The Armed – “Only Love“
Black Viper – “Hellions Of Fire“
The Body – “I Have Fought Against It, But I Can’t Any Longer.“
Convulsing – “Grievous“
Deafheaven – “Ordinary Corrupt Human Love“
Dödsrit – “Spirit Crusher“
Ghastly – “Death Velour“
Horrendous – “Idol“
Ilsa – “Corpse Fortress“
Mammoth Grinder – “Cosmic Crypt“
Pig Destroyer – “Head Cage“
Portal – “Ion“
Rebel Wizard – “Voluptuous Worship Of Rapture And Response“
Skeletonwitch – “Devouring Radiant Light“
Sleep – “The Sciences“
Sumac – “Love In Shadow“
Thou/Ragana – “Let Our Names Be Forgotten“
Tomb Mold – “Manor Of Infinite Forms“
Vein – “Errorzone“
Voivod – “The Wake“
YOB – “Our Raw Heart“


  1. It’s always interesting to me that there is something of a “mainstream underground” such that the lists you see at Conde Nast affiliates like Pitchfork or more “generalist” hipster blogs end up featuring different names than metal specialty blogs.
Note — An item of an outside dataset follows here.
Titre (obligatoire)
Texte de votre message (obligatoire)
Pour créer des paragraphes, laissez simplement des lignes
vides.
And it’s not that the choices are necessarily bad or unworthy. It just seems like you have different communities in which different albums resonate. These albums tend to to more extensive PR apparatuses behind them. The Armed, for example, (probably largely a Kurt Ballou/Genghis Tron venture at this point released anonymously as a gimmick) seems to show up on a lot of these lists, but the metal blogs (which aren’t averse to the style) don’t really give it as much support. It’s a pretty good album that got a lot of PR from the backstory.
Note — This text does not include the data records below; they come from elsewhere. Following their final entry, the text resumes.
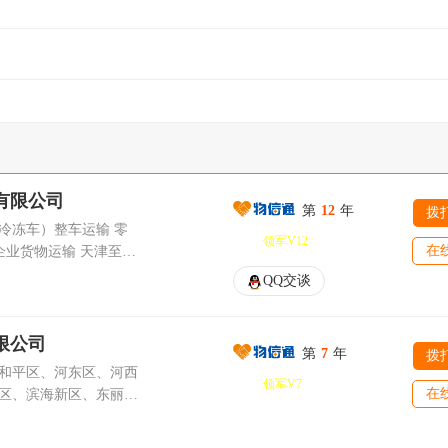
有限公司
第
12
年
拨
冷冻车）整车运输 零
领军V12
在
企业货物运输 天津至全
货物运输、工地设备运
QQ交谈
运输、食品运输、电动
市陆安达通物流有限公
办于港口城市天津市，以
限公司
第
7
年
拨
业，重点解决公路运输
和平区、河东区、河西
领军V7
在
区、滨海新区、东丽
运输、货运代理扩展到
区、武清区、宝坻区、
整车运输、仓储、配
的物流货运服务，专线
    • The point that different sites have different audiences, and perhaps different motivations, which lead to disparities among the lists seems to me a valid observation. I think it’s also true that most of the time the albums that appear on lists like this one do have more extensive PR apparatuses behind them (which I see first-hand, and which correlates with the support of bigger labels), but there are some exceptions here. I’m always curious (but not too curious, because I don’t really care that much) about the extent to which there’s editorial influence over the compilation of collective lists like this one (i.e., compiled to some extent based on recommendations by multiple writers) and what factors drive those decisions.

      • I find P4K’s metal writers to be extremely thoughtful. The site has been my first open tab every morning for almost twenty years. It is an excellent place to follow technology, tours, all kinds of music (also very thoughtful writers on electronic, R&B, reissues, and rap). They also produce decent festivals and documentaries.

        • I think they’ve changed dramatically over that period. They are now basically just the on-line version of Rolling Stone. At some point they decided they were too “rockist” (yeah, apparently that’s a thing) and they started deleting their old lists and redoing them, while increasing their pop content exponentially. They’ve had some interesting metal writers in the past.

  2. Hey, you mis-spelled Kendrick Lamar as “Kenrick”. Just writing because I love the blog. I don’t mean to nit-pick. =)

  3. There have always been rumblings about major magazines adding or subtracting “stars” based on artists cooperation with stories, advertisers, etc., and I recall reading some unflattering things about Pitchfork’s own editorial influence in the past. It just generally goes to the degree of trust I put in the recommendations. I also see reviews and lists that seem to reflect (or even obsess over) a writer’s political priorities and what they would like to be great as opposed to what *is* great, and that completely torpedoes credibility in my view.

    • Hammy (founder of the Peaceville label) mentions in his book that Kerrang promised him a better score for one of his releases if he would pay for a page wide advertisement. That was in back in the 90ies of course.

  4. Pitchfork’s metal content is sparse at best but I’ve discovered some of the more “mainstream underground” bands through their site.